In a statement released to CBS, Disney said "the complaint is based on a fundamental misunderstanding of COPPA principles and we look forward to defending this action in Court."

The entertainment giant said it "has a robust COPPA compliance program and we maintain strict data collection and use policies for Disney apps created for children and families."

Appearing on CBS This Morning, Jason Tanz of Wired said the charge is that Disney allowed advertising firms access to the apps. He said a "persistent identifier" is used by the ad firms that "can track not just what somebody does inside the app, but also where they go (on the internet) afterwards."

Tanz said the tracking allows the firms to serve the kinds of ads that may be attractive. It is not collecting personal information like your name and address.

"It's not like they are tracking where you go because they know that you — Charlie Rose — are going to Disneyland tomorrow," Tanz said. "It's that they want a more general sense of what category person you are and there for tailor that experience to you."
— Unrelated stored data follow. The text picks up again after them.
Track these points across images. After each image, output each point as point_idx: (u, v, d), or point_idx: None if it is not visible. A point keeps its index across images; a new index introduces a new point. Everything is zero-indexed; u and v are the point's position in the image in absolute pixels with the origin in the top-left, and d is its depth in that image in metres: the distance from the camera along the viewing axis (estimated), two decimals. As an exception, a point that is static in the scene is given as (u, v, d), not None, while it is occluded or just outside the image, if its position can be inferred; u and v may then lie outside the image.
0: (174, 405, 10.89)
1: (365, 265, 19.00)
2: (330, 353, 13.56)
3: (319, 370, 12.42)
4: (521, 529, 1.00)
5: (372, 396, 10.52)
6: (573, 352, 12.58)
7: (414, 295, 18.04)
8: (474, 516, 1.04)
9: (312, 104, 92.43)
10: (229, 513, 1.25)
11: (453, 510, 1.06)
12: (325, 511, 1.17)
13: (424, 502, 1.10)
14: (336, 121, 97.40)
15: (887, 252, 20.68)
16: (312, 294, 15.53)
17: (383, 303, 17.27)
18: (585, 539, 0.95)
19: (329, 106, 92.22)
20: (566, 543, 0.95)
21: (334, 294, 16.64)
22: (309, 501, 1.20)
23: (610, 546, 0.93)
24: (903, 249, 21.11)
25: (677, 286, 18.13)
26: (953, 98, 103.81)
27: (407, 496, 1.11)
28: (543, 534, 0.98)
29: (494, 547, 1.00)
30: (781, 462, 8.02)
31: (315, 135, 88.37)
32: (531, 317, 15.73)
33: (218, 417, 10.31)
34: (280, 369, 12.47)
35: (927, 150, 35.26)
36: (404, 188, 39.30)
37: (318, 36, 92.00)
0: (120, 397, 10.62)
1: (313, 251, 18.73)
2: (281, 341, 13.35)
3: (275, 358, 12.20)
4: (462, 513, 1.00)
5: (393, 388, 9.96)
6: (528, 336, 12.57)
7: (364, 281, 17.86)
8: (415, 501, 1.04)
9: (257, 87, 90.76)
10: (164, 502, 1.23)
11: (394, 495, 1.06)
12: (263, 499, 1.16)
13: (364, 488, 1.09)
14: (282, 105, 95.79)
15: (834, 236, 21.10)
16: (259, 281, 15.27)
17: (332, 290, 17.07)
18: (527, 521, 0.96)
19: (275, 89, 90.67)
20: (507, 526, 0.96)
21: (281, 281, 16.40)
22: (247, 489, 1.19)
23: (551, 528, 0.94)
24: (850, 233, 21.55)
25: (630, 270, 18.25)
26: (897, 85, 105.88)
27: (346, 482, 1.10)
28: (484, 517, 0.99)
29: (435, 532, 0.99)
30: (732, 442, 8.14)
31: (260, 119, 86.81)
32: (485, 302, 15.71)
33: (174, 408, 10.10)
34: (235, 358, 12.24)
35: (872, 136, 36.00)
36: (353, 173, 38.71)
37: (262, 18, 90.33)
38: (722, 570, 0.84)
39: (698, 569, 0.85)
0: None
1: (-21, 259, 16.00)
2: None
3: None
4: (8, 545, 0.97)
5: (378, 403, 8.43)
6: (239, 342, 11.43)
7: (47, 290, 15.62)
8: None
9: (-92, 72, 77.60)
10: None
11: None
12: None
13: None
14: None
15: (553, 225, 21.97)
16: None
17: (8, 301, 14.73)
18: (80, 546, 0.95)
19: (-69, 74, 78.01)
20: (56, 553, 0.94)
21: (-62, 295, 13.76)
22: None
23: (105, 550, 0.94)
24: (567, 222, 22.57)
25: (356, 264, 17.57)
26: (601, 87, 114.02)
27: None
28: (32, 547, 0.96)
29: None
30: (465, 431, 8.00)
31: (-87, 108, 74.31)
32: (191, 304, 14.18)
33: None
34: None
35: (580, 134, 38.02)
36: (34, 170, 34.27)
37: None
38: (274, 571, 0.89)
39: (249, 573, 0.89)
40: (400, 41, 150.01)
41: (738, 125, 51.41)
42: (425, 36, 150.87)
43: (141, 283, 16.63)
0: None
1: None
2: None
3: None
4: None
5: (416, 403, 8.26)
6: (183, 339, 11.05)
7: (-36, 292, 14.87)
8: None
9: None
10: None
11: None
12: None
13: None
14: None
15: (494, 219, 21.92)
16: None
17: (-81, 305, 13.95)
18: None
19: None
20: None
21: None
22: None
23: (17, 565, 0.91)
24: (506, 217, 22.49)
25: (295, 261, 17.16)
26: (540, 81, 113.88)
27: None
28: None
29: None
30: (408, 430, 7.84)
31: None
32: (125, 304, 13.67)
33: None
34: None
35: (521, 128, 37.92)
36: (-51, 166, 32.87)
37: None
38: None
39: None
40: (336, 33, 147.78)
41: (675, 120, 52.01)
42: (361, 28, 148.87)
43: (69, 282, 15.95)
Rushing claims that COPPA requires parental permission to access the information from any user under the age of 13.

"Plaintiff never knew that Defendants collected, disclosed, or used her child's personal information because Defendants at all times failed to provide Plaintiff any of the required disclosures, never sought verifiable parental consent, and never provided a mechanism by which Plaintiff could provide verifiable consent," according to the lawsuit.